Copy out every line below that contains the string "player".

§ Stored data entries:

>>>>>

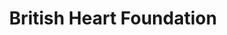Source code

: ---
title: "British Heart Foundation"
url: /aldershot/british-heart-foundation/
shop: Gebrauchtwaren
---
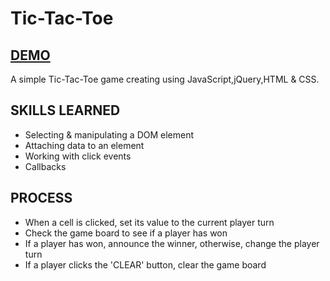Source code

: # Tic-Tac-Toe

## [DEMO](http://mvholman.com/pages/demos/ticTacToe/index.html)

A simple Tic-Tac-Toe game creating using JavaScript,jQuery,HTML & CSS.

## SKILLS LEARNED

* Selecting & manipulating a DOM element
* Attaching data to an element
* Working with click events
* Callbacks

## PROCESS

* When a cell is clicked, set its value to the current player turn
* Check the game board to see if a player has won
* If a player has won, announce the winner, otherwise, change the player turn
* If a player clicks the 'CLEAR' button, clear the game board
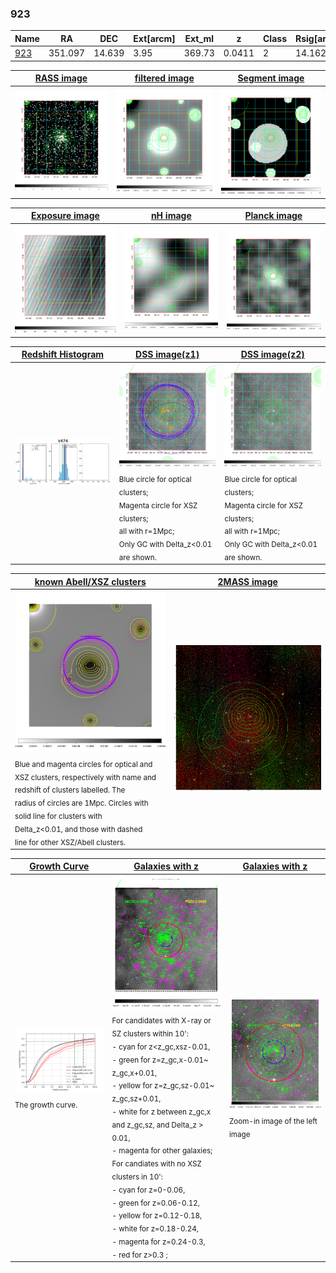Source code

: <div STYLE="page-break-after: always;"></div>

### 923

|Name          |RA          |DEC      | Ext[arcm] | Ext_ml | z    | Class| Rsig[arcmin] | CRsig[c/s] | CR500[c/s] | R500[Mpc] |L500[erg/s]|F500[erg/s/cm^2]| M500[Msun]|Tx[keV]|beta|GC(XSZ,Delta_z<0.01)| GC(OPT,Delta_z<0.01)|GC|alias|
|--------------|------------|------------|---|---|-----------|--------|------|------|----|----|----|----|----|----|----|----|----|----|---|
|[923](script/923.md)     | 351.097       | 14.639       | 3.95    | 369.73   | 0.0411 | 2   | 14.162 |0.659 |0.679 |0.812 |4.736e+43 |1.201e-11 |1.583e+14 |2.879 |0.760 |Tar, |Wen, |Tar, |k474|

|[RASS image](../image/923/923_img.pdf)|[filtered image](../image/923/923_fil.pdf)|[Segment image](../image/923/923_seg.pdf)|
|-------------------|--------------------|-------------------|
| <img src="../image/923/923_img.png" width="300">  | <img src="../image/923/923_fil.png" width="300">   | <img src="../image/923/923_seg.png" width="300">  |

|[Exposure image](../image/923/923_mex.pdf)| [nH image](../image/923/923_nh.pdf)| [Planck image](../image/923/923_p.pdf)|
|-------------------|--------------------|-------------------|
|<img src="../image/923/923_mex.png" width="300">   | <img src="../image/923/923_nh.png" width="300">    | <img src="../image/923/923_p.png" width="300"> |

|[Redshift Histogram](../image/923/923_zg.pdf) | [DSS image(z1)](../image/923/923_dss_z1.pdf)      |  [DSS image(z2)](../image/923/923_dss_z2.pdf)    |
|-------------------|--------------------|-------------------|
|<img src="../image/923/923_zg.png" width="300"> |<img src="../image/923/923_dss_z1.png" width="300"> <sub><br>Blue circle for optical clusters; <br>Magenta circle for XSZ clusters; <br>all with r=1Mpc; <br>Only GC with Delta_z<0.01 are shown. </sub>| <img src="../image/923/923_dss_z2.png" width="300"><sub><br>Blue circle for optical clusters; <br>Magenta circle for XSZ clusters; <br>all with r=1Mpc; <br>Only GC with Delta_z<0.01 are shown. </sub> |

|[known Abell/XSZ clusters](../image/923/923_m.pdf) | [2MASS image](../image/923/923_2mass.pdf)      |
|-------------------|-------------------|
|<img src=../image/923/923_m.png width="300"> <sub><br>Blue and magenta circles for optical and <br>XSZ clusters, respectively with name and <br>redshift of clusters labelled. The <br>radius of circles are 1Mpc. Circles with <br>solid line for clusters with <br>Delta_z<0.01, and those with dashed <br>line for other XSZ/Abell clusters.        </sub>|<img src="../image/923/923_2mass.png" width="300">  |

|[Growth Curve](../image/923/923_gca_all.png) |[Galaxies with z](../image/923/923_opt_ned.pdf) |[Galaxies with z](../image/923/923_opt_ned_zoom.pdf) |
|-------------------|-------------------|-------------------|
| <img src="../image/923/923_gca_all.png" width="300"> <sub><br>The growth curve.</sub>| <img src=../image/923/923_opt_ned.png width="300"> <br><sub> For candidates with X-ray or SZ clusters within 10': <br> - cyan for z<z_gc,xsz-0.01, <br> - green for z=z_gc,x-0.01~ z_gc,x+0.01, <br> - yellow for z=z_gc,sz-0.01~ z_gc,sz+0.01, <br> - white for z between z_gc,x and z_gc,sz, and Delta_z > 0.01, <br> - magenta for other galaxies; <br>For candiates with no XSZ clusters in 10': <br> - cyan for z=0-0.06, <br> - green for z=0.06-0.12, <br> - yellow for z=0.12-0.18, <br> - white for z=0.18-0.24, <br> - magenta for z=0.24-0.3, <br> - red for z>0.3 ;  </sub>|<img src=../image/923/923_opt_ned_zoom.png width="300">  <br><sub> Zoom-in image of the left image</sub>|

<<<<<

§ Response area:
* When a cell is clicked, set its value to the current player turn
* Check the game board to see if a player has won
* If a player has won, announce the winner, otherwise, change the player turn
* If a player clicks the 'CLEAR' button, clear the game board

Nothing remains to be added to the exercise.